Expanded Physical Activity
Campbell will fund in- and after-school activities through the Y’s CATCH program (Coordinated Approach to Child Health), a coordinated school-health program designed to promote physical activity and healthy food choices in children from preschool through eighth grade. It focuses on physical education classes and recess during the school day, as well as after-school programs and at-home activities. The company’s goal is to increase the frequency, intensity and duration of physical activity throughout the day. Y staff will implement the program at the six pilot sites.
Increased Nutrition and Health Understanding
In collaboration with Share Our Strength’s national nutrition education program, Cooking Matters, Campbell will help teach families how to make healthy and budget-wise food choices. Administered locally by the Food Bank of South Jersey, Cooking Matters will bring seven cooking-centered courses to Camden residents.
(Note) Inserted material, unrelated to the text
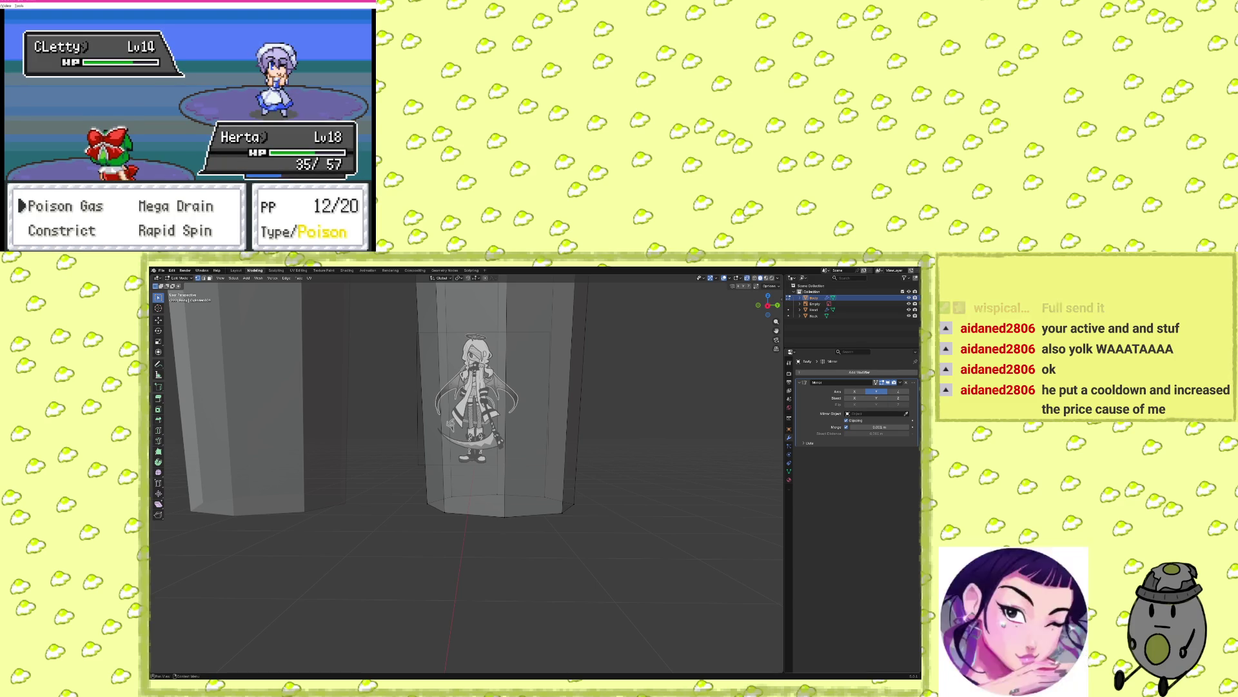
pyautogui.press('Right')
Each free six-week course will feature hands-on meal preparation, basic nutrition, food safety, menu planning, food budgeting and more.
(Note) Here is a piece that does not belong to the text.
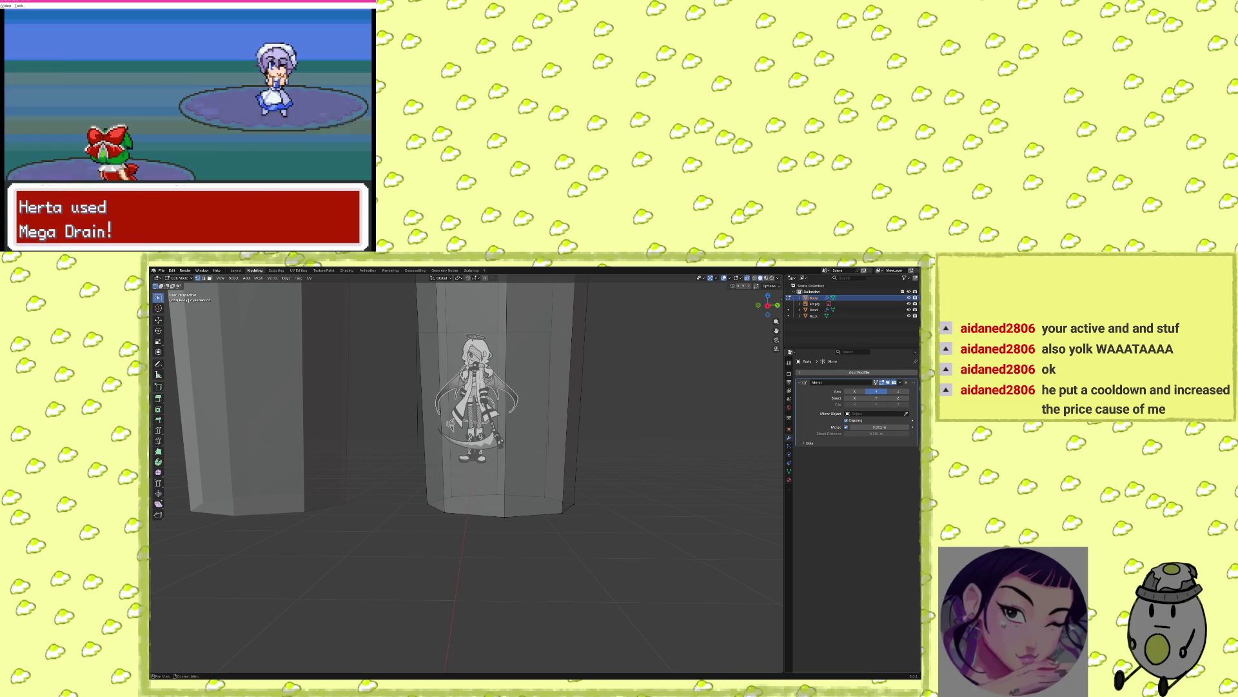
pyautogui.press('x')
pyautogui.press('x')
Campbell’s North America Foodservice business supplies school systems nationwide with products served at lunch time. Campbell’s chefs and dieticians will help coordinate classroom activities, including nutrition lessons, student-run fresh fruit and smoothie markets to teach students about healthy snacking, parent workshops and field trips to local farms.
Funding & Resources: $10 Million over 10 Years; Thousands of Volunteer Hours
Campbell has already begun funding the plan, making several investments to implement programs. For example, Campbell provided $75,000 to the New Jersey Partnership for Healthy Kids-Camden and $25,000 to the Food Bank of South Jersey for the Cooking Matters program.
Campbell anticipates that many of its more than 1,200 Camden-based employees will participate in the program, volunteering their time and expertise. Campbell estimates that its U.S. employees volunteer more than 16,000 hours a year–both during the workday and on their own time–to numerous projects in Camden.
Campbell is the longest-standing corporate tenant in Camden and the only Fortune 500 Company headquartered in the city. The company has long been involved with programs designed to improve the health and physical activity of children, including its Labels for Education program, the Alliance for a Healthier Generation, the Children’s Advertising Initiative and the Healthy Weight Commitment Foundation.
Through its “Nourishing” corporate social responsibility program, Campbell has been recognized for making a positive impact in the workplace, in the marketplace and in the communities in which it operates. Campbell’s Corporate Social Responsibility report describes the strategies, policies and programs and can be accessed at www.campbellsoupcompany.com/csr.
About Campbell Soup Company
Campbell Soup Company is a global manufacturer and marketer of high-quality foods and simple meals, including soup and sauces, baked snacks and healthy beverages. Founded in 1869, the company has a portfolio of market-leading brands, including “Campbell’s,” “Pepperidge Farm,” “Arnott’s” and “V8.” Through its corporate social responsibility program, the company strives to make a positive impact in the workplace, in the marketplace and in the communities in which it operates. Campbell is a member of the Standard & Poor’s 500 and the Dow Jones Sustainability Indexes. For more information, visit www.campbellsoup.com.
1. Figures according to the 2008 National Health and Nutrition Examination Surveys and Body Mass Index (BMI) data collected from the Camden Public School District by the Rutgers State Center for Health Policy.